Surveys show that whenever there's been an accident, crime, act of sex abuse or even some sort of natural disaster, we tend to "blame the victims" for their misfortune, feeling they must have been careless or unprepared, or invited the tragedy in some way.

Even the victims tend to blame themselves.

But why would we be so callous, so unfair?

Researcher Melvin argued this stems from our deep-seated need to believe the world is a just one. And, therefore, the world's victims must have had a hand in their own undoing.

We also seem to derive a sense of control out of this: "If the world is fair," we say to ourselves, "I'll be OK because I'm a good person."
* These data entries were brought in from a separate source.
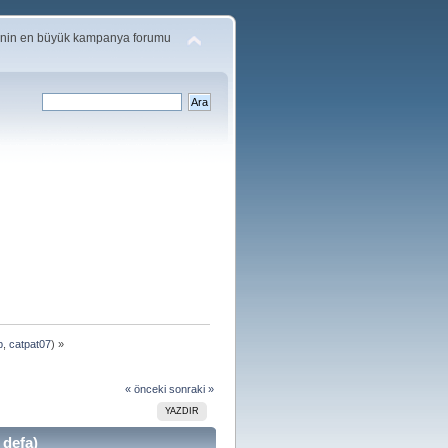
'nin en büyük kampanya forumu
p
,
catpat07
) »
« önceki
sonraki »
YAZDIR
 defa)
While this may lend us some peace of mind at times, it carries with it obvious dangers, especially when this "just-world belief" teams up with other social traps to reinforce an unfair social order.

RAP NO. 8: SELF-INTEREST

Imagine you're one of a hundred farmers sharing a common field that is capable of supporting only a hundred cattle. So all of you get together and agree that in the common interest, each will graze only one cow there.

But then one night somebody sneaks a second cow into the herd, reasoning this will double his output from the field while overtaxing it very little. Soon others - maybe even you - start doing the same thing until . . . an overgrazed mudfield results.

Ecologist Garret Hardin dubbed this the "tragedy of the commons," warning that it can spring up wherever a group of people own something communally. This can be on a narrow local level, or on a grand scale or global scale, as follows:

We toss candy wrappers and empty cigarette packages out the car window, then are dismayed to find our roadways littered . . .

We disconnect our car's anti-pollution equipment, then gripe about dirty city air . . .

We cheat on our taxes, then groan about the mounting budget deficit . . .

We dump sewage into the world's oceans, then become alarmed to see dead fish washing up on the shore . . .

Generally, by each of us pursuing our narrow self-interest, we may erode our collective well-being.